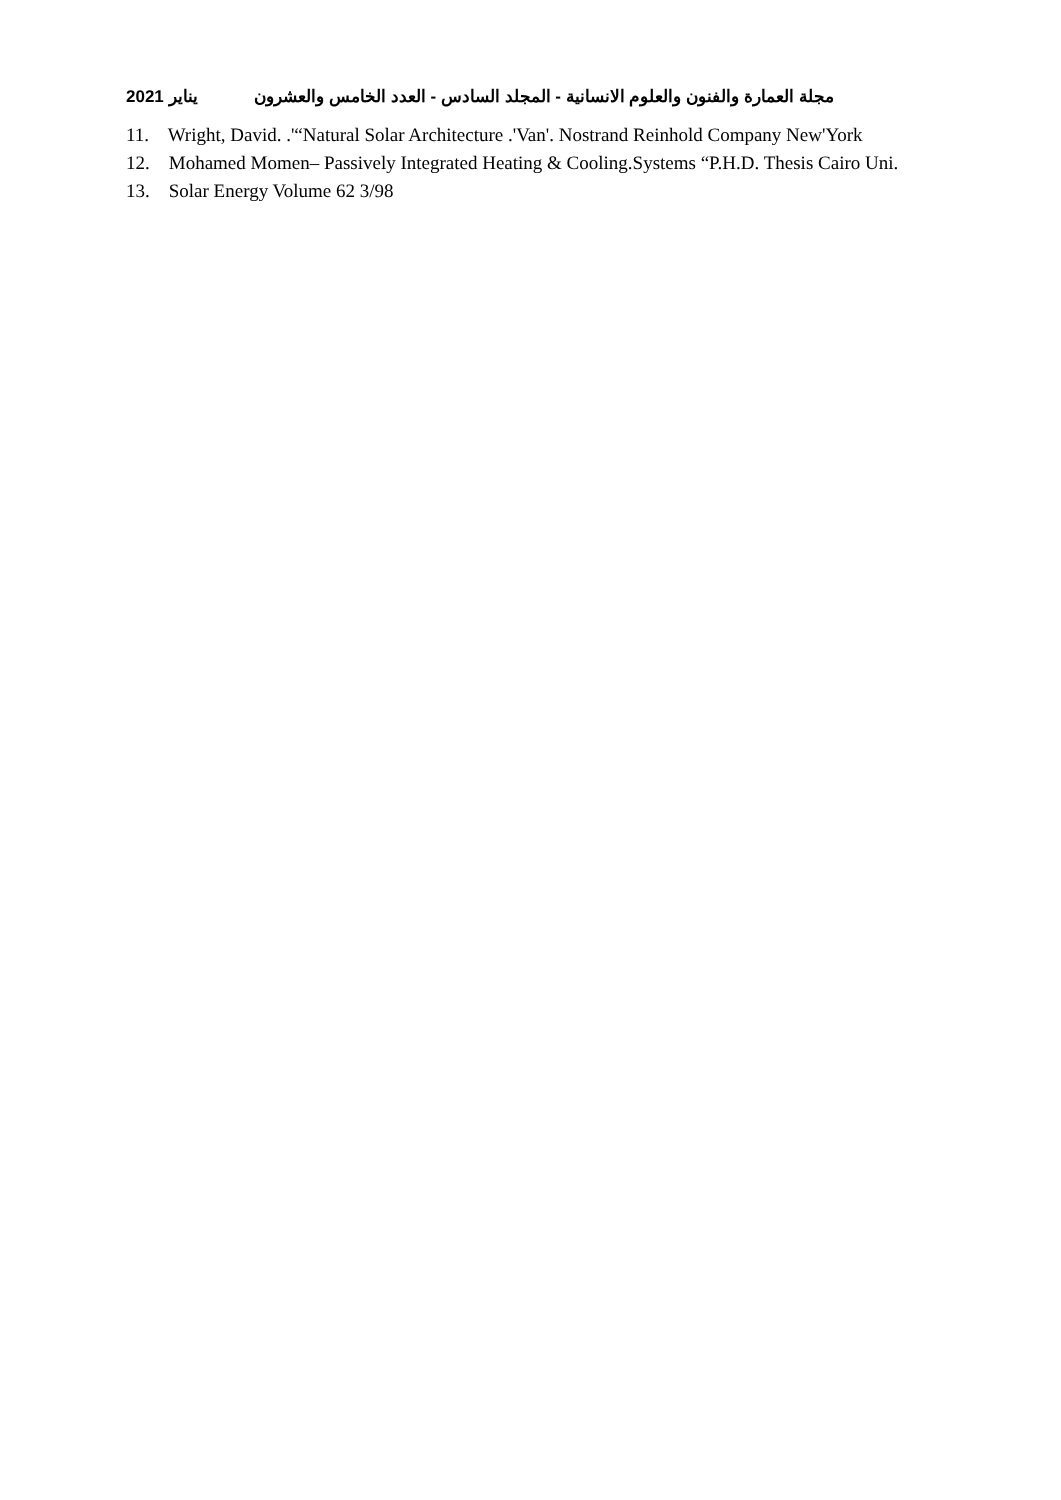مجلة العمارة والفنون والعلوم الانسانية - المجلد السادس - العدد الخامس والعشرون يناير 2021
11. Wright, David. .'“Natural Solar Architecture .'Van'. Nostrand Reinhold Company New'York
12. Mohamed Momen– Passively Integrated Heating & Cooling.Systems “P.H.D. Thesis Cairo Uni.
13. Solar Energy Volume 62 3/98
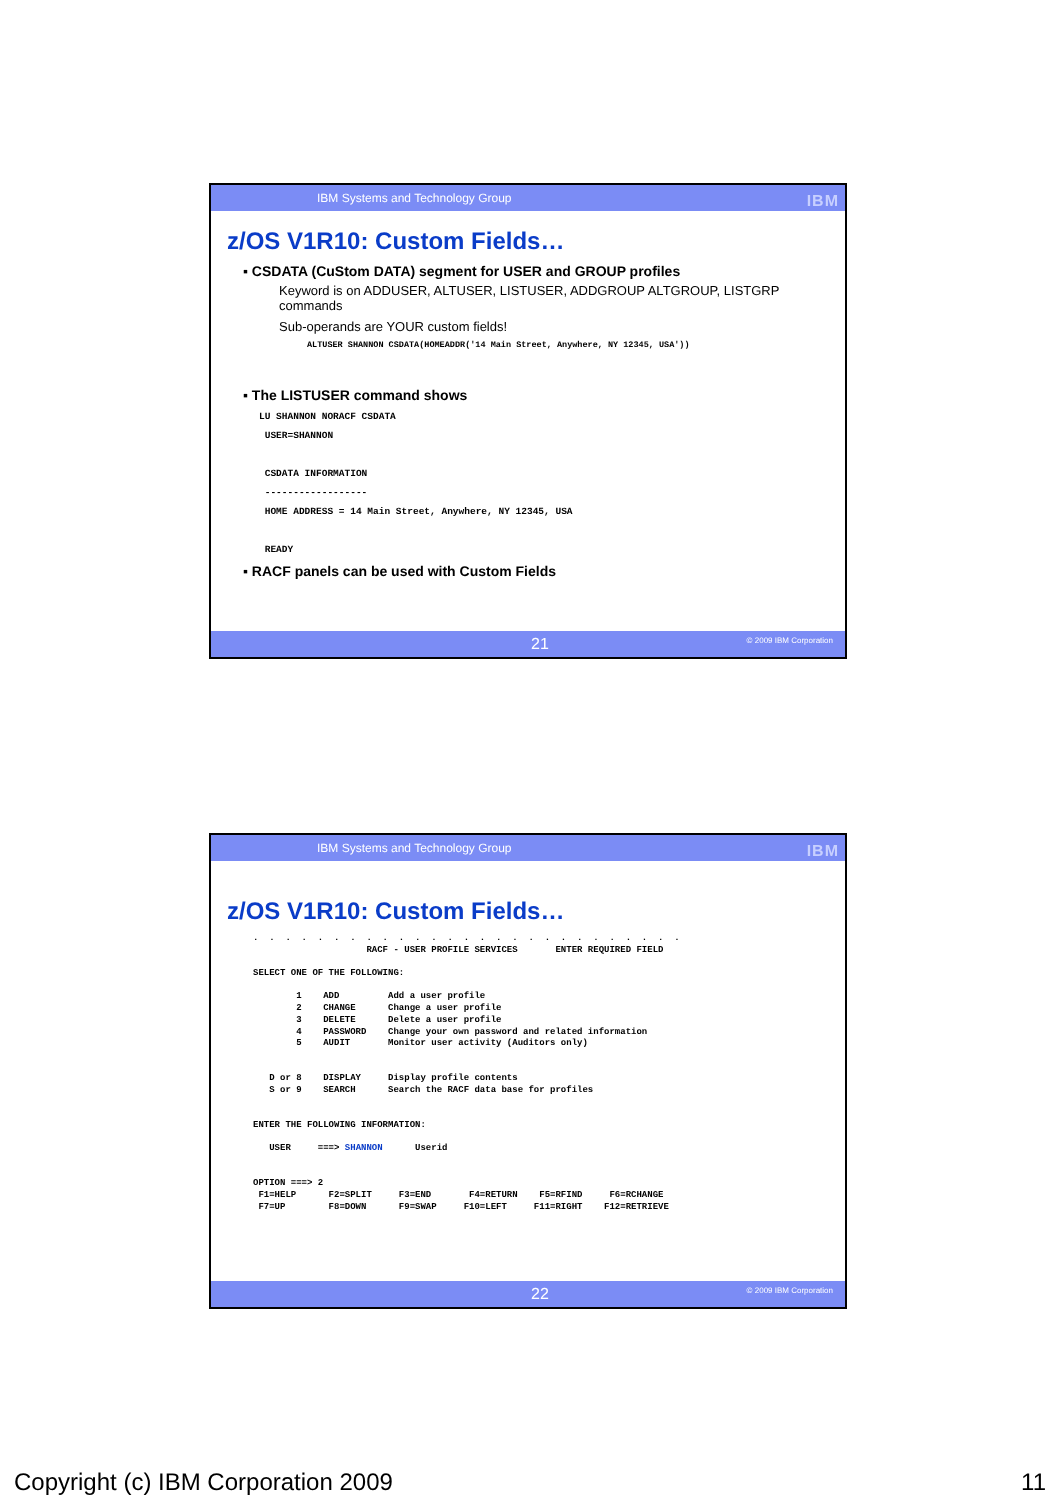IBM Systems and Technology Group IBM
z/OS V1R10: Custom Fields…
▪ CSDATA (CuStom DATA) segment for USER and GROUP profiles
Keyword is on ADDUSER, ALTUSER, LISTUSER, ADDGROUP ALTGROUP, LISTGRP commands
Sub-operands are YOUR custom fields!
ALTUSER SHANNON CSDATA(HOMEADDR('14 Main Street, Anywhere, NY 12345, USA'))
▪ The LISTUSER command shows
LU SHANNON NORACF CSDATA
 USER=SHANNON

 CSDATA INFORMATION
 ------------------
 HOME ADDRESS = 14 Main Street, Anywhere, NY 12345, USA

 READY
▪ RACF panels can be used with Custom Fields
21 © 2009 IBM Corporation
IBM Systems and Technology Group IBM
z/OS V1R10: Custom Fields…
.  .  .  .  .  .  .  .  .  .  .  .  .  .  .  .  .  .  .  .  .  .  .  .  .  .  .
                     RACF - USER PROFILE SERVICES       ENTER REQUIRED FIELD

SELECT ONE OF THE FOLLOWING:

        1    ADD         Add a user profile
        2    CHANGE      Change a user profile
        3    DELETE      Delete a user profile
        4    PASSWORD    Change your own password and related information
        5    AUDIT       Monitor user activity (Auditors only)


   D or 8    DISPLAY     Display profile contents
   S or 9    SEARCH      Search the RACF data base for profiles


ENTER THE FOLLOWING INFORMATION:

   USER     ===> SHANNON      Userid


OPTION ===> 2
 F1=HELP      F2=SPLIT     F3=END       F4=RETURN    F5=RFIND     F6=RCHANGE
 F7=UP        F8=DOWN      F9=SWAP     F10=LEFT     F11=RIGHT    F12=RETRIEVE
22 © 2009 IBM Corporation
Copyright (c) IBM Corporation 2009 11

▶ [WHAT YOU SHOULD DO]:
Look above for the line containing "with Custom Fields", then transcribe it and all lines after it through the last, exactly and with nothing else.

▶ [THE COMPLETED TASK]:
▪ RACF panels can be used with Custom Fields
21 © 2009 IBM Corporation
IBM Systems and Technology Group IBM
z/OS V1R10: Custom Fields…
.  .  .  .  .  .  .  .  .  .  .  .  .  .  .  .  .  .  .  .  .  .  .  .  .  .  .
                     RACF - USER PROFILE SERVICES       ENTER REQUIRED FIELD

SELECT ONE OF THE FOLLOWING:

        1    ADD         Add a user profile
        2    CHANGE      Change a user profile
        3    DELETE      Delete a user profile
        4    PASSWORD    Change your own password and related information
        5    AUDIT       Monitor user activity (Auditors only)


   D or 8    DISPLAY     Display profile contents
   S or 9    SEARCH      Search the RACF data base for profiles


ENTER THE FOLLOWING INFORMATION:

   USER     ===> SHANNON      Userid


OPTION ===> 2
 F1=HELP      F2=SPLIT     F3=END       F4=RETURN    F5=RFIND     F6=RCHANGE
 F7=UP        F8=DOWN      F9=SWAP     F10=LEFT     F11=RIGHT    F12=RETRIEVE
22 © 2009 IBM Corporation
Copyright (c) IBM Corporation 2009 11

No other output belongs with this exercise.